Nous voilà au pied du beffroi, la grande tour de guet du XIVe siècle (et aussi le symbole des libertés communales dans les cités flamandes) qui culmine aujourd’hui à 91 mètres. Là-haut, le dragon de cuivre doré fait la girouette - il pèse quand même 400 kilos - au-dessus du campanile de pierre qui abrite les 53 cloches du carillon... et du bâtiment de la Halle aux Draps, où les drapiers réglaient, au XVe siècle, le commerce des laines et des draps.

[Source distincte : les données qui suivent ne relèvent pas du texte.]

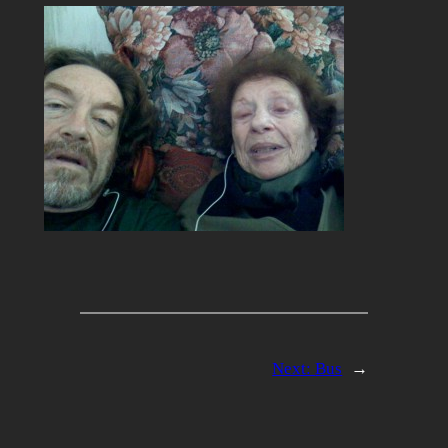
Next:
Bus
→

En passant devant le théâtre national de Gand (le théâtre flamand), nous rejoignons la cathédrale Saint-Bavon, considérée comme “l’une des plus somptueuses maisons de prière de Flandre”. A l’intérieur (immense) de cet édifice des XIVe, XVe et XVIe siècles, un véritable musée avec notamment le polyptyque de “L’Adoration de l’Agneau mystique” de Jan Van Eyck... et aussi “Jésus parmi les docteurs” de Frans Pourbus et “la Conversion de Saint Bavon” par Pierre-Paul Rubens. Dans la crypte, qui remonte au début du XIIe siecle, on peut voir le triptyque du “Calvaire” de Juste de Gand... et actuellement, en raison des travaux entrepris au musée des Beaux-Arts, quelques unes des grandes oeuvres des primitifs flamands dont deux peintures de Jérôme Bosch !
La Limburgstraat nous mène au château de Gérard le Diable, une austère demeure médiévale du XIIIe siècle, qui voisine avec la statue de Lieven Bauwens, l’importateur de la filature mécanique en Europe (inventée en Angleterre et passée en fraude à Gand).